Desa Wisata di Badung Hidup Segan Mati Tak Mau

Selasa, 19 April 2016 11:47 Budaya & Pendidikan

Bagikan

Desa Wisata di Badung Hidup Segan Mati Tak Mau
IGN Rai Suryawijaya (ist/semetonnews)
Badung, Semetonnews - Delapan dari sebelas Desa Wisata yang ditetapkan melalui SK Bupati Badung tak lagi eksis, alias mati suri. Demikian kata Ketua PHRI Badung IGN Rai Suryawijaya, saat serap aspirasi di DPRD Badung, Selasa (19/4).

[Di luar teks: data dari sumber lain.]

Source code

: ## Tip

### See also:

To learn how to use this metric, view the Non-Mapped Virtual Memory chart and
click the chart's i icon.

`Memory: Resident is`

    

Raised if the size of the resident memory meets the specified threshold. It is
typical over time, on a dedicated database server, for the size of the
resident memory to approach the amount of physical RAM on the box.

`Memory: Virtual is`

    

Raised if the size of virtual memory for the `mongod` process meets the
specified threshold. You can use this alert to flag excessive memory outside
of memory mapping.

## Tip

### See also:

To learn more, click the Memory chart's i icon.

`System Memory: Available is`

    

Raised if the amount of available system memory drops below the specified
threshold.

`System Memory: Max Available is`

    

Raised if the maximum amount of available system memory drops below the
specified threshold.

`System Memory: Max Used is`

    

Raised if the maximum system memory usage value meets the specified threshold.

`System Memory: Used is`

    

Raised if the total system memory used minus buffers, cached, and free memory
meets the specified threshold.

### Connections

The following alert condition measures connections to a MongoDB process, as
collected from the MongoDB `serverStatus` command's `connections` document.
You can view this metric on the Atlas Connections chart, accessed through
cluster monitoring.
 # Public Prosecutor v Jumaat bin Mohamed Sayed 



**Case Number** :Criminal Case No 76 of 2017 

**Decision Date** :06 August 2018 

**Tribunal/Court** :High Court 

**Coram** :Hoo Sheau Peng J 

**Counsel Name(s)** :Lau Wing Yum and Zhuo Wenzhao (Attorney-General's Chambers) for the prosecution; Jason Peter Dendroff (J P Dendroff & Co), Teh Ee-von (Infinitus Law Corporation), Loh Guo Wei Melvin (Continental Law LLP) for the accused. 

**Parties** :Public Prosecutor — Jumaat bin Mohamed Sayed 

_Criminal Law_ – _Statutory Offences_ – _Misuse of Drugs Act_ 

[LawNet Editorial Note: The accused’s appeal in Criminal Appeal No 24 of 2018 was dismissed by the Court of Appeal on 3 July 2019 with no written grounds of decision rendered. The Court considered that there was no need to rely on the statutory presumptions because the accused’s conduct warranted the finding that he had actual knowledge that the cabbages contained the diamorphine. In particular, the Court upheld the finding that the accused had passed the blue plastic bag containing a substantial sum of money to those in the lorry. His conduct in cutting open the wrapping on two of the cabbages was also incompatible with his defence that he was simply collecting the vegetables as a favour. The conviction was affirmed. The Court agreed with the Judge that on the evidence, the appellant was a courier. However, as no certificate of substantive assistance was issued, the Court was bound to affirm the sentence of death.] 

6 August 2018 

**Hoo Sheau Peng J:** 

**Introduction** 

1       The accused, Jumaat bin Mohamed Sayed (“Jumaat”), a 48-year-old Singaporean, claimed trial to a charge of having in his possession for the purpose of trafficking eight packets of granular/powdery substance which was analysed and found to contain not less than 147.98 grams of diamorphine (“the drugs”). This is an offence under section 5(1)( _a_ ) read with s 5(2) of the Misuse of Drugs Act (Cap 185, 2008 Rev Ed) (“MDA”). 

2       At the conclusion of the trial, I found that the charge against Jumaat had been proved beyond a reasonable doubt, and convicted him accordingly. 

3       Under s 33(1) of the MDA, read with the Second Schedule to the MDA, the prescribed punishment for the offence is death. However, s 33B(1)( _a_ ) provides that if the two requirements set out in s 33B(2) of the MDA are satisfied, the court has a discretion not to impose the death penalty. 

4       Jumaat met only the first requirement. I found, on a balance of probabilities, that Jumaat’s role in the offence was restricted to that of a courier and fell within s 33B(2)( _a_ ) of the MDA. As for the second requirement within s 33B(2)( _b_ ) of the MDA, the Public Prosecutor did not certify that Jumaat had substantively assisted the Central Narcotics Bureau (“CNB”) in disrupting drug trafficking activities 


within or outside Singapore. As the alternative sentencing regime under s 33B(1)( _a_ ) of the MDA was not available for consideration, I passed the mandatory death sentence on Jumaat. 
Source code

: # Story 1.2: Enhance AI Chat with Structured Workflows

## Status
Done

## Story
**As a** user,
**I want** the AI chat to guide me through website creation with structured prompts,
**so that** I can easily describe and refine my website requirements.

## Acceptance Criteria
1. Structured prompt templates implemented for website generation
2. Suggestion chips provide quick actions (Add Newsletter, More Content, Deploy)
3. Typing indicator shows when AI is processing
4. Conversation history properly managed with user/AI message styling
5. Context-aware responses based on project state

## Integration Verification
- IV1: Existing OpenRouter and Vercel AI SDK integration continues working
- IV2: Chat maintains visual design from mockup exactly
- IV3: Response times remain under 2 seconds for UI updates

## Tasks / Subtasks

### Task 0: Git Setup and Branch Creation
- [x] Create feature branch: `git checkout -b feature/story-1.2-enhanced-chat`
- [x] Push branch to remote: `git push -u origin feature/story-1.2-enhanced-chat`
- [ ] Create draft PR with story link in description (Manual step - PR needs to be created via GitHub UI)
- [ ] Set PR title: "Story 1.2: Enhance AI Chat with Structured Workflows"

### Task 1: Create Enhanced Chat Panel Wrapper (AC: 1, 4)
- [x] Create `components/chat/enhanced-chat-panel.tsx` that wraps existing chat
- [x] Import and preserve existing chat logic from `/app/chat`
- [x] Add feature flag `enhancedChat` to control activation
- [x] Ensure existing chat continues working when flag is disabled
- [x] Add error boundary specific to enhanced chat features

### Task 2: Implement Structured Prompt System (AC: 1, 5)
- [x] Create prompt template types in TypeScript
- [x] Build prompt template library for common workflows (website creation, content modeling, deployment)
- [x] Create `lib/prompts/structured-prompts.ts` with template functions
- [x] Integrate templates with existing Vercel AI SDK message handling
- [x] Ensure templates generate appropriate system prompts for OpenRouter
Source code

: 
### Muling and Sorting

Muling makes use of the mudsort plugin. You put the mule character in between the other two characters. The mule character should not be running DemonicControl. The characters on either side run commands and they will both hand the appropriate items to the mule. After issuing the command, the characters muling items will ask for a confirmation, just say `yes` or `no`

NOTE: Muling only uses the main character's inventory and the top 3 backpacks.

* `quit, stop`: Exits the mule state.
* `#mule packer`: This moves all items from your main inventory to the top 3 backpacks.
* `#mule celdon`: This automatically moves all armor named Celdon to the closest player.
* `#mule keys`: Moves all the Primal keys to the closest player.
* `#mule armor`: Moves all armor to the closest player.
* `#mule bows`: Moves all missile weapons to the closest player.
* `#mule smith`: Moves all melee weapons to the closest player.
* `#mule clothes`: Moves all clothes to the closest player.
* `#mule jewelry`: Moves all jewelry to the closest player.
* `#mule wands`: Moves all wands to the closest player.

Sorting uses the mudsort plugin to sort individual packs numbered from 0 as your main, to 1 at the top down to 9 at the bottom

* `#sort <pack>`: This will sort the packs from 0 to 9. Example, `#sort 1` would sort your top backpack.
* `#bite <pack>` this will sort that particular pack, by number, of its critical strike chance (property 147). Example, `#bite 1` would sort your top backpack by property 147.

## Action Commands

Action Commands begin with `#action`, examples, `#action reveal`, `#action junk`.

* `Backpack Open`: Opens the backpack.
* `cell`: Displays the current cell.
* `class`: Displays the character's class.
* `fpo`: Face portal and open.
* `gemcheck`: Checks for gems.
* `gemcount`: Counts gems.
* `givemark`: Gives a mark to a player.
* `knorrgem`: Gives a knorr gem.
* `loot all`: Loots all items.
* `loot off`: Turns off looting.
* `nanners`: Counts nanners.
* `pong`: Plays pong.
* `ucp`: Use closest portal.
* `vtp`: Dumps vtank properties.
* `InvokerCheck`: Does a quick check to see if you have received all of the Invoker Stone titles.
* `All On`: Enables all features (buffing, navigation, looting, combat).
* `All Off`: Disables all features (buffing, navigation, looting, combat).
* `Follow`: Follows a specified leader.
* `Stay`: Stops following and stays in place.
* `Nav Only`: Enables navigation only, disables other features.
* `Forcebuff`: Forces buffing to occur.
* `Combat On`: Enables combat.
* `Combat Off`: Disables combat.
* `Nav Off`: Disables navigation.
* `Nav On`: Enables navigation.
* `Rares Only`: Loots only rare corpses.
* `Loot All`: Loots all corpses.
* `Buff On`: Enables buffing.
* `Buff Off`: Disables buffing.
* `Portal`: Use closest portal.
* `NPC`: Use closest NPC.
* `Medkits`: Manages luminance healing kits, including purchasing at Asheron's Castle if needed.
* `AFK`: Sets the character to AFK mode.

"Dari 11 SK Bupati untuk sebelas deza wisata hanya tiga yang masih hidup. Delapan ini hidup segan mati tak mau," kata Rai Suryawijaya. Lanjut dia, pemerintah semestinya tidak hanya mengeluarkan SK dan membiarkan pengelola desa wisata berjalan sendiri tanpa bimbingan pemerintah.

"Pemerintah harus terus melakukan pembinaan, sebab jika tidak maka akan sangat sulit berkembang. Kecuali pengelola yang sudah profesional," imbuhnya.
Apa yang dibangun, kata pria yang juga Ketua Badan Promosi Pariwisata Daerah (BPPD) Badung ini wajib bermanfaat bagi kepentingan masyarakat.

Jangan sampai pembangunan hanya untuk gagah-gagahan yang nantinya tak berjalan dengan baik."Jangan sampai membangun dan akhirnya hancur-hancuran," sebutnya seraya menambahkan masih banyak fasilitas maupun obyek pariwisata yang harus diperbaiki.